■ Records supplied
* * * * * * *

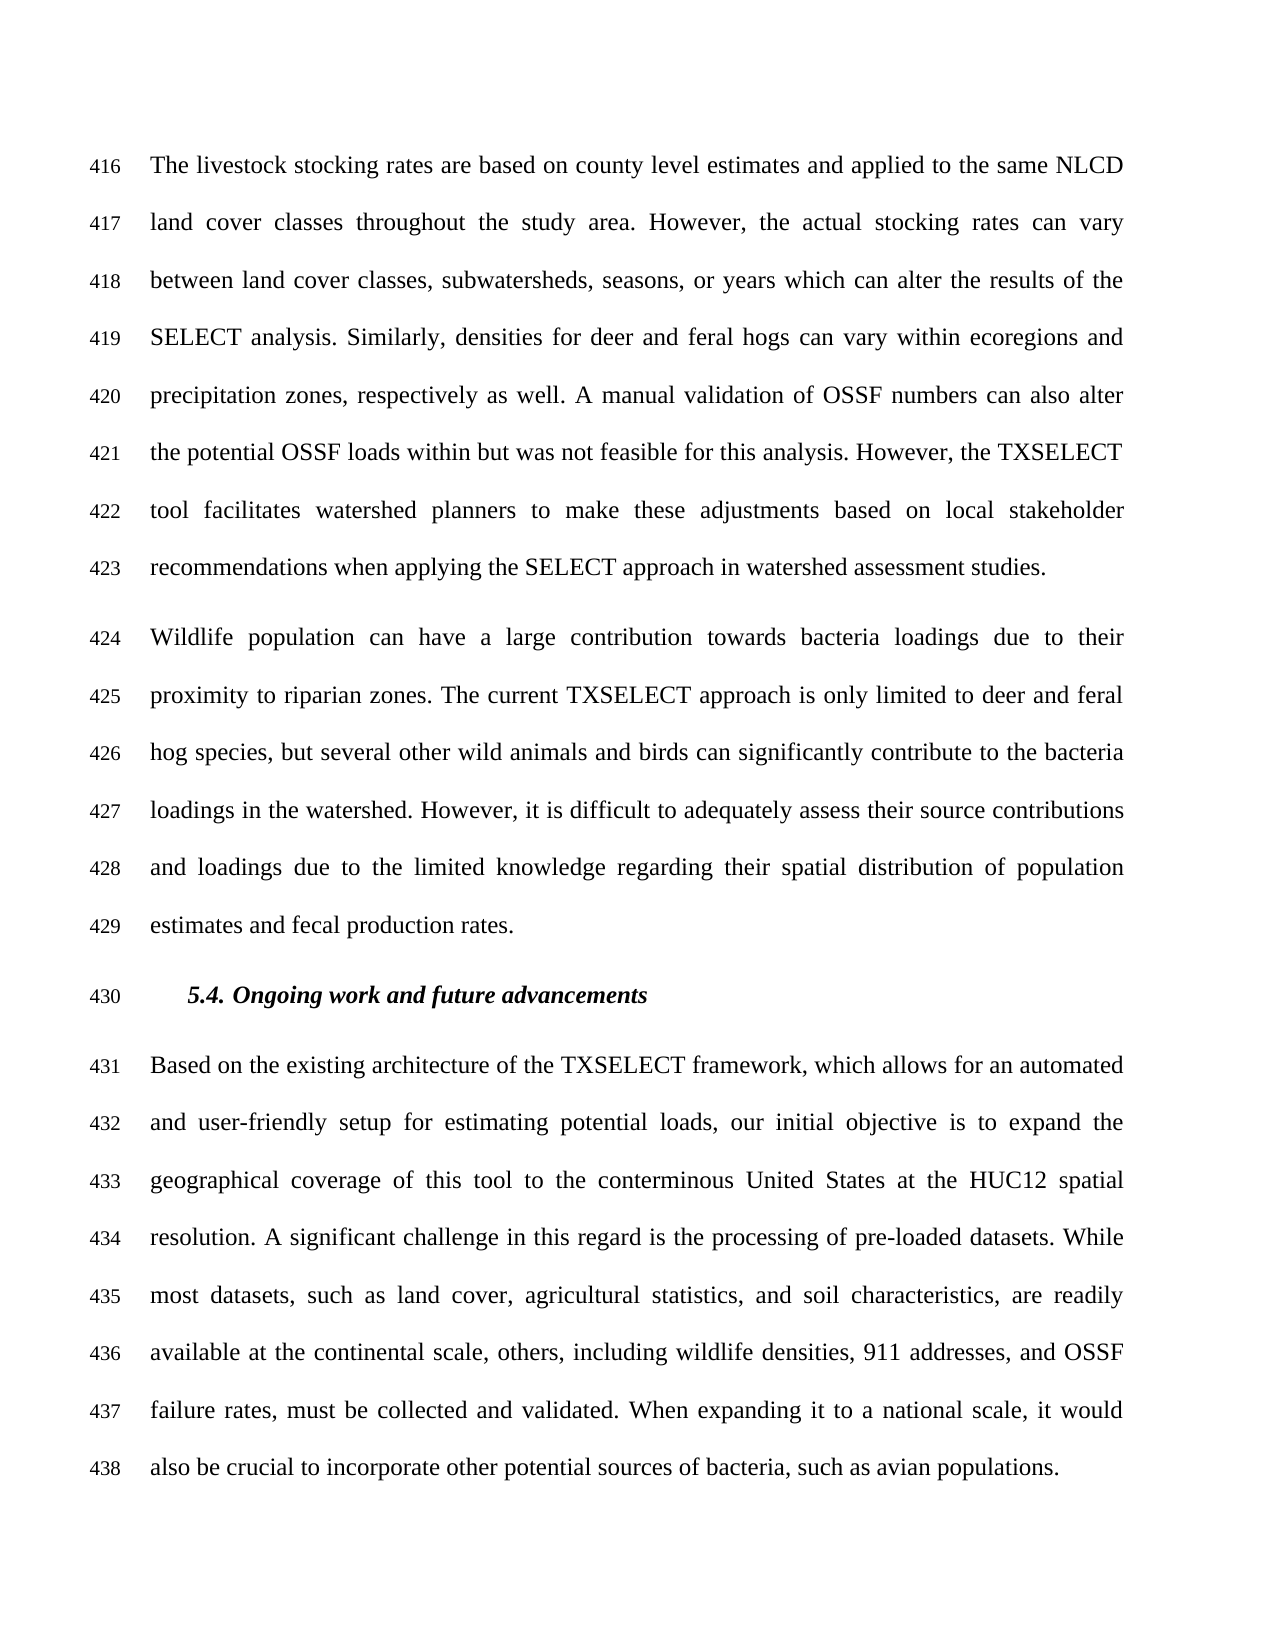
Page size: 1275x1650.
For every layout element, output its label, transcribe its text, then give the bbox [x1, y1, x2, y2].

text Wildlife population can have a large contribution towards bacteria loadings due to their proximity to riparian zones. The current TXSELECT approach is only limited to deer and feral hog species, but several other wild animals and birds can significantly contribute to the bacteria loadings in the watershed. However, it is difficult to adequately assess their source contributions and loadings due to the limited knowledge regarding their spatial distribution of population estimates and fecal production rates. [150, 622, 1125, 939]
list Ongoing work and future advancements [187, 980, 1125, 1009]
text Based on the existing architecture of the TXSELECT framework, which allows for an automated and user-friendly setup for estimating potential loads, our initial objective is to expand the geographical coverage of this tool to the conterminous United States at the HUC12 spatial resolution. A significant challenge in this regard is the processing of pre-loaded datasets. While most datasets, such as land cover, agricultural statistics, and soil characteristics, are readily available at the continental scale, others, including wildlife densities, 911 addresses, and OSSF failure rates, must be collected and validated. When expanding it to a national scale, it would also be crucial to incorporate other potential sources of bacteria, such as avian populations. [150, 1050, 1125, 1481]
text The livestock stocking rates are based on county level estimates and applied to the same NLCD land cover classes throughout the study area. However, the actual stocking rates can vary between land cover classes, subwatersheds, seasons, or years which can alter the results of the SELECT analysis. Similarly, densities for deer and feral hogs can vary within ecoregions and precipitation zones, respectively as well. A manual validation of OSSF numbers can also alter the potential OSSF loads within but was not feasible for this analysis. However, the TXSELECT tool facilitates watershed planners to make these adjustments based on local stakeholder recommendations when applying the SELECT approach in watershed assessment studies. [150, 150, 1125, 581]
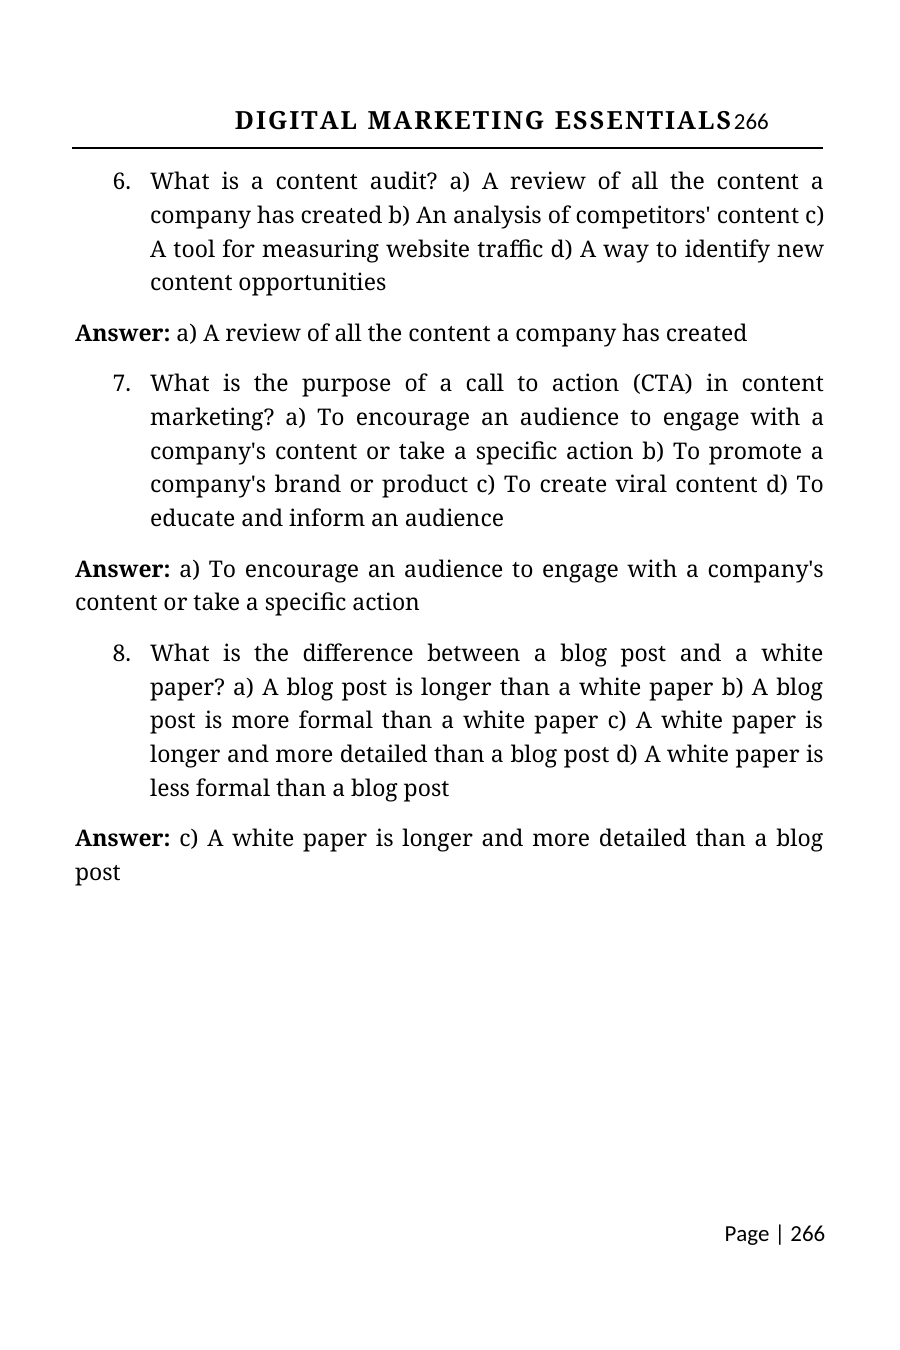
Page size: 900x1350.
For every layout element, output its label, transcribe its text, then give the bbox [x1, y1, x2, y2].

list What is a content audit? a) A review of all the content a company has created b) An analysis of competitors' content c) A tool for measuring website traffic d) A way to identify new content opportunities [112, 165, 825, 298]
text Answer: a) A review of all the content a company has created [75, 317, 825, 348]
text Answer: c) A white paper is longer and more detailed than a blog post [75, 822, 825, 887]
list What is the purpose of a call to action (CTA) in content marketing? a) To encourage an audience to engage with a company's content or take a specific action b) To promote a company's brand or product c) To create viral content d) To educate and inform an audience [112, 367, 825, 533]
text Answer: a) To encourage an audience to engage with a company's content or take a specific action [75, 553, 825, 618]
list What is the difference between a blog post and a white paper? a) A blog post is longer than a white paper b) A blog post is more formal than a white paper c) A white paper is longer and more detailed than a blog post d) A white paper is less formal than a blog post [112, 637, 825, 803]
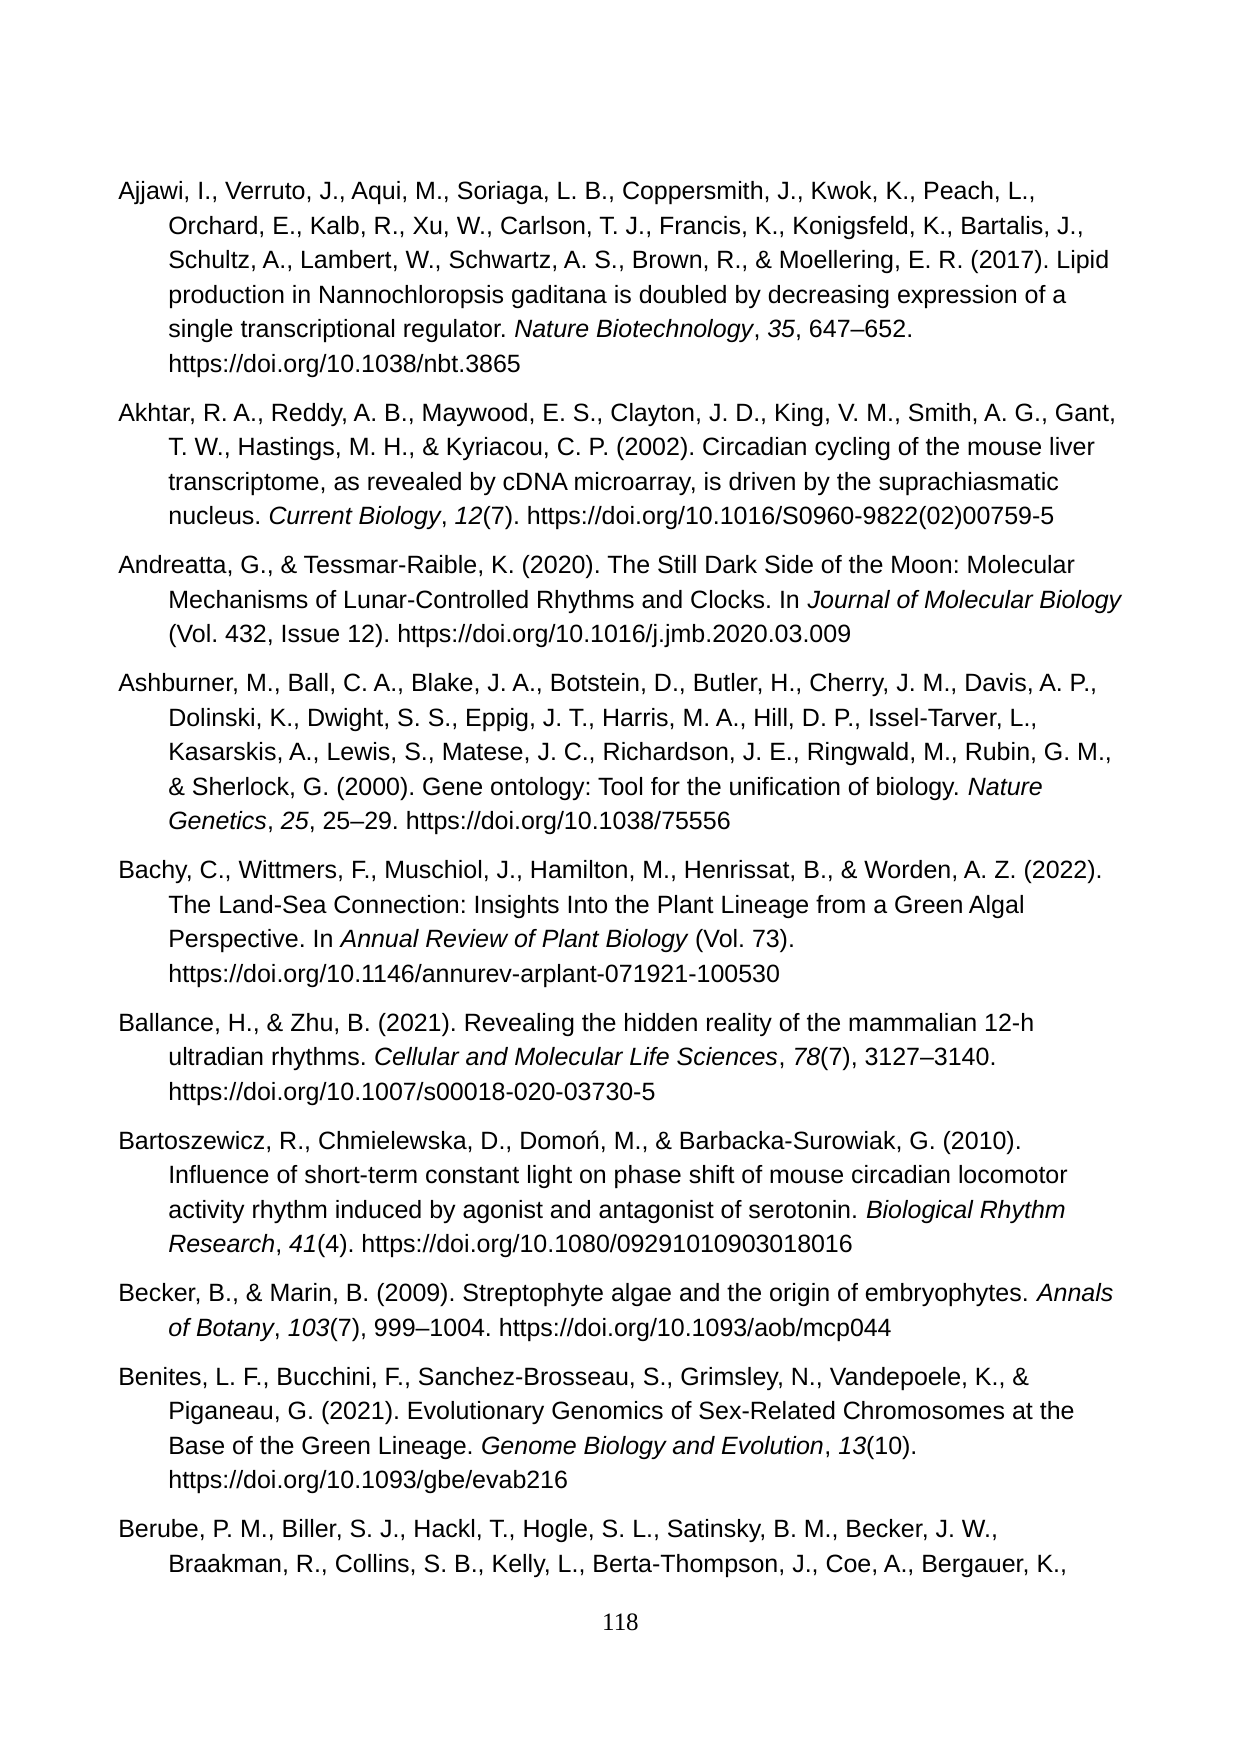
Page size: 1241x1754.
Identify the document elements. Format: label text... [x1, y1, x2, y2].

* * * * * * *

■ Prompt
Without including any picture, set down every line above exactly as it stands.

■ Problem solution
Page size: 1275x1650.
For every layout element, output its label, transcribe its text, then give the bbox [x1, y1, x2, y2].

text Wildlife population can have a large contribution towards bacteria loadings due to their proximity to riparian zones. The current TXSELECT approach is only limited to deer and feral hog species, but several other wild animals and birds can significantly contribute to the bacteria loadings in the watershed. However, it is difficult to adequately assess their source contributions and loadings due to the limited knowledge regarding their spatial distribution of population estimates and fecal production rates. [150, 622, 1125, 939]
list Ongoing work and future advancements [187, 980, 1125, 1009]
text Based on the existing architecture of the TXSELECT framework, which allows for an automated and user-friendly setup for estimating potential loads, our initial objective is to expand the geographical coverage of this tool to the conterminous United States at the HUC12 spatial resolution. A significant challenge in this regard is the processing of pre-loaded datasets. While most datasets, such as land cover, agricultural statistics, and soil characteristics, are readily available at the continental scale, others, including wildlife densities, 911 addresses, and OSSF failure rates, must be collected and validated. When expanding it to a national scale, it would also be crucial to incorporate other potential sources of bacteria, such as avian populations. [150, 1050, 1125, 1481]
text The livestock stocking rates are based on county level estimates and applied to the same NLCD land cover classes throughout the study area. However, the actual stocking rates can vary between land cover classes, subwatersheds, seasons, or years which can alter the results of the SELECT analysis. Similarly, densities for deer and feral hogs can vary within ecoregions and precipitation zones, respectively as well. A manual validation of OSSF numbers can also alter the potential OSSF loads within but was not feasible for this analysis. However, the TXSELECT tool facilitates watershed planners to make these adjustments based on local stakeholder recommendations when applying the SELECT approach in watershed assessment studies. [150, 150, 1125, 581]
Page size: 900x1350.
For every layout element, output its label, transcribe its text, then give the bbox [x1, y1, x2, y2].

list What is a content audit? a) A review of all the content a company has created b) An analysis of competitors' content c) A tool for measuring website traffic d) A way to identify new content opportunities [112, 165, 825, 298]
text Answer: a) A review of all the content a company has created [75, 317, 825, 348]
text Answer: c) A white paper is longer and more detailed than a blog post [75, 822, 825, 887]
list What is the purpose of a call to action (CTA) in content marketing? a) To encourage an audience to engage with a company's content or take a specific action b) To promote a company's brand or product c) To create viral content d) To educate and inform an audience [112, 367, 825, 533]
text Answer: a) To encourage an audience to engage with a company's content or take a specific action [75, 553, 825, 618]
list What is the difference between a blog post and a white paper? a) A blog post is longer than a white paper b) A blog post is more formal than a white paper c) A white paper is longer and more detailed than a blog post d) A white paper is less formal than a blog post [112, 637, 825, 803]
Page size: 1241x1754.
Identify the document elements. Format: label text... [x1, y1, x2, y2].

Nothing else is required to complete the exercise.